▶ [Task objective]: Once you find the line containing "left front paw: (106, 148)" in the data below, copy it and each following line exactly, up to and including the line containing "right elbow: (486, 311)", and nothing else.

▶ [Dataset content]:
----
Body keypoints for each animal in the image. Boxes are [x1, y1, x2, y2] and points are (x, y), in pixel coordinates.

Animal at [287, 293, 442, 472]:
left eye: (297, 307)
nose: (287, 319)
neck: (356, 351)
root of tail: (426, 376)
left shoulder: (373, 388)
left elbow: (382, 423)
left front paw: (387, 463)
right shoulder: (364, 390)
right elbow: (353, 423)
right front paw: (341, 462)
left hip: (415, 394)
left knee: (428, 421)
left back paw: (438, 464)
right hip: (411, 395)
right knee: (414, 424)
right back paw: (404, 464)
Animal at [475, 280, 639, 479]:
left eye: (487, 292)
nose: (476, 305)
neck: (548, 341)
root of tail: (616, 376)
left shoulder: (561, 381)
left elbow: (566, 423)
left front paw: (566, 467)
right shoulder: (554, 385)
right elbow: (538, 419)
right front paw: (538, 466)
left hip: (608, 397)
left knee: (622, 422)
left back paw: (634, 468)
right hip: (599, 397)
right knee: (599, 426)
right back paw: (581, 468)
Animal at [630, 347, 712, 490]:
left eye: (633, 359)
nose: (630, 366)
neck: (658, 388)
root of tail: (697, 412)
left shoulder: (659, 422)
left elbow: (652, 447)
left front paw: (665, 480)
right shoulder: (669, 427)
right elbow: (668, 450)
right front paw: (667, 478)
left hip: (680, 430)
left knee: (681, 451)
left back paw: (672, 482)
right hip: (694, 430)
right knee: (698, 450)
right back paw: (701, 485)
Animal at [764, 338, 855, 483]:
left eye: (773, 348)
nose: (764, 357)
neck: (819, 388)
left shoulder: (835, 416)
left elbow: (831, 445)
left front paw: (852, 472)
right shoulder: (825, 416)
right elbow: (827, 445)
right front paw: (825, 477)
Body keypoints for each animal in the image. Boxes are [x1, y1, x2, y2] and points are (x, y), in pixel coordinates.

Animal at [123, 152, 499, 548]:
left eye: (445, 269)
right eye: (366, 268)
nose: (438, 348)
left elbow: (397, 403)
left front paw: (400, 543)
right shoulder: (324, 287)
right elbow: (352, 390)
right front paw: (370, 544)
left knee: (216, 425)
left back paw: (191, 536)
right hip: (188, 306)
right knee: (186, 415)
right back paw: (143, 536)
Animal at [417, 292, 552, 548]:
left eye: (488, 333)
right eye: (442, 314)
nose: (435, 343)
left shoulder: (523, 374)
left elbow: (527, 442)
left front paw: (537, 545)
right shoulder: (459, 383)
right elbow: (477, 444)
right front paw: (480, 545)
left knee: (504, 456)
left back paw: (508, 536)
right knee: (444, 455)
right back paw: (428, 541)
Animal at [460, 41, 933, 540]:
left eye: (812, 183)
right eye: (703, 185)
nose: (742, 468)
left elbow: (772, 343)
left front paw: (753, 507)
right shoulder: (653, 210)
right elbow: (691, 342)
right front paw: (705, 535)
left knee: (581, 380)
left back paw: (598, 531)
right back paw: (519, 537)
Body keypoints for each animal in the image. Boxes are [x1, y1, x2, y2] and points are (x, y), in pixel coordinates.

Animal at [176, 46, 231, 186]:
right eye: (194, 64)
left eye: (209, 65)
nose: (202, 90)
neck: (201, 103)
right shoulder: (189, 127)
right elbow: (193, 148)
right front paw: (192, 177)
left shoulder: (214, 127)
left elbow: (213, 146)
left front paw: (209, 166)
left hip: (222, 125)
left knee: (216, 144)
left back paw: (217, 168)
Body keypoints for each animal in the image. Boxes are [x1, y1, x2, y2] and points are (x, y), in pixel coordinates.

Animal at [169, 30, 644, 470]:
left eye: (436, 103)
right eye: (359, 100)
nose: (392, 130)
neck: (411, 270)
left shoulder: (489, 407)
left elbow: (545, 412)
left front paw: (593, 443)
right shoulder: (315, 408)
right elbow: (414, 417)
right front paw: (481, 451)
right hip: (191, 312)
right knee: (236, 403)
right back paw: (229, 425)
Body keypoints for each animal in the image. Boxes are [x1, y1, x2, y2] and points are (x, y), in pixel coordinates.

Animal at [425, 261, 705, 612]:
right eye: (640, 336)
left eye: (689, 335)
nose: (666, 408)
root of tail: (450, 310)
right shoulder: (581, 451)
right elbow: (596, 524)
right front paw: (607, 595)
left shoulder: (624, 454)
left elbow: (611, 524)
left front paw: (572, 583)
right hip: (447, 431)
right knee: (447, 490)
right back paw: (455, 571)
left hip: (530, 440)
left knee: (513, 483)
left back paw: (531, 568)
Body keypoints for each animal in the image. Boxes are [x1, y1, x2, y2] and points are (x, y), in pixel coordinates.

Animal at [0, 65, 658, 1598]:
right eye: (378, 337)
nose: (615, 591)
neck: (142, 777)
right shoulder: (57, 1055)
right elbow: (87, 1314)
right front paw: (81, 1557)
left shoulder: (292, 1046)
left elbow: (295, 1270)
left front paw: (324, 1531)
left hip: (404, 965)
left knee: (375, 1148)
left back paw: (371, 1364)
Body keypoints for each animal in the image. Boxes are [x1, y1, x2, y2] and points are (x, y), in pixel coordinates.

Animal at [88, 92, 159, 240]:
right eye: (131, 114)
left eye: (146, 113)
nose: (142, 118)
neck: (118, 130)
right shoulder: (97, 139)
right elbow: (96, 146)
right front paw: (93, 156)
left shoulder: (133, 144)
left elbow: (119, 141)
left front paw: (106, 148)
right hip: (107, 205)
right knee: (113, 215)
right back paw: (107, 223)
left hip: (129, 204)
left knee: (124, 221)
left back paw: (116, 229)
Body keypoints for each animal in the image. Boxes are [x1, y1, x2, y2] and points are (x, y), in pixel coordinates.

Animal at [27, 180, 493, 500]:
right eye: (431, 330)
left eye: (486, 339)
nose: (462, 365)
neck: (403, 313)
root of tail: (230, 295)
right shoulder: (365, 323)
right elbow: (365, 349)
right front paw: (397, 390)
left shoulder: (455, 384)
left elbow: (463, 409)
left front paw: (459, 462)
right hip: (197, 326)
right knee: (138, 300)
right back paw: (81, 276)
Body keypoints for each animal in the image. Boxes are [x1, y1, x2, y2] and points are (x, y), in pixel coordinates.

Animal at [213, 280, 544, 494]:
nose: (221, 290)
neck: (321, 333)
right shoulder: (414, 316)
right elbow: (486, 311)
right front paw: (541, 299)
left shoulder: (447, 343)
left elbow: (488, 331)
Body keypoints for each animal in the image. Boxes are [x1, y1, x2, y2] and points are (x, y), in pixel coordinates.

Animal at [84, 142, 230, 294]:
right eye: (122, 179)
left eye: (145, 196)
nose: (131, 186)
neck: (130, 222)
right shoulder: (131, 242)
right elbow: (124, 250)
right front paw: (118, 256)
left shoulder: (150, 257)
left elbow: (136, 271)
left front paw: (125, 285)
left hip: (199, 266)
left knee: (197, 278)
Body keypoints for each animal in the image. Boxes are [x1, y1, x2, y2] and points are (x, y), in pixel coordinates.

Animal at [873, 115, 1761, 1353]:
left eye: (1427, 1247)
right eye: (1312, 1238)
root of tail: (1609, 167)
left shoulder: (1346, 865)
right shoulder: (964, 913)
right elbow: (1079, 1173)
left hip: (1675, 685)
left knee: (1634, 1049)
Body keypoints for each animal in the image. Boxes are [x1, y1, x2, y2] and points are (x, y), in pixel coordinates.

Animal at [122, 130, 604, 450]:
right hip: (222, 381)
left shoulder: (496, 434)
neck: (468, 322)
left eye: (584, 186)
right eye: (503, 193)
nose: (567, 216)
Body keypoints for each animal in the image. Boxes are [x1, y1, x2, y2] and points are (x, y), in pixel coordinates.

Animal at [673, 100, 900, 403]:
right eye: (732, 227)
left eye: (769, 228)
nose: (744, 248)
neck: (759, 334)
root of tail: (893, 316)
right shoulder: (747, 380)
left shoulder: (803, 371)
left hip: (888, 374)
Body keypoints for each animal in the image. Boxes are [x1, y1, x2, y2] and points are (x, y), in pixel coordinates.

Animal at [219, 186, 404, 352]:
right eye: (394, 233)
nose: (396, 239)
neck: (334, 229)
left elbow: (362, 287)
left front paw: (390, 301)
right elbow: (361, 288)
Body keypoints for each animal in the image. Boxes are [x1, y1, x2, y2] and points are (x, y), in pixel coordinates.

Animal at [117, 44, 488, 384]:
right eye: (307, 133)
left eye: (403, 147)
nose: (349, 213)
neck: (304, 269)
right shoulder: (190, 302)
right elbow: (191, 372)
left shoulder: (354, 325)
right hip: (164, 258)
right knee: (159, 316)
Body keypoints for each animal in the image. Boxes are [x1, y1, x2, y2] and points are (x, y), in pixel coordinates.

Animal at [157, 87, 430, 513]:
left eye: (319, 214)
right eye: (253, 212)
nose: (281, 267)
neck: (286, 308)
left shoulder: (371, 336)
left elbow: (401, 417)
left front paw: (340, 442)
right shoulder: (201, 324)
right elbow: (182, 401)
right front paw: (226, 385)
----
▶ [Answer space]:
left front paw: (106, 148)
right hip: (107, 205)
right knee: (113, 215)
right back paw: (107, 223)
left hip: (129, 204)
left knee: (124, 221)
left back paw: (116, 229)
Body keypoints for each animal in the image. Boxes are [x1, y1, x2, y2] and points are (x, y), in pixel coordinates.

Animal at [27, 180, 493, 500]:
right eye: (431, 330)
left eye: (486, 339)
nose: (462, 365)
neck: (403, 313)
root of tail: (230, 295)
right shoulder: (365, 323)
right elbow: (365, 349)
right front paw: (397, 390)
left shoulder: (455, 384)
left elbow: (463, 409)
left front paw: (459, 462)
right hip: (197, 326)
right knee: (138, 300)
right back paw: (81, 276)
Body keypoints for each animal in the image. Boxes are [x1, y1, x2, y2] and points are (x, y), in pixel coordinates.

Animal at [213, 280, 544, 494]:
nose: (221, 290)
neck: (321, 333)
right shoulder: (414, 316)
right elbow: (486, 311)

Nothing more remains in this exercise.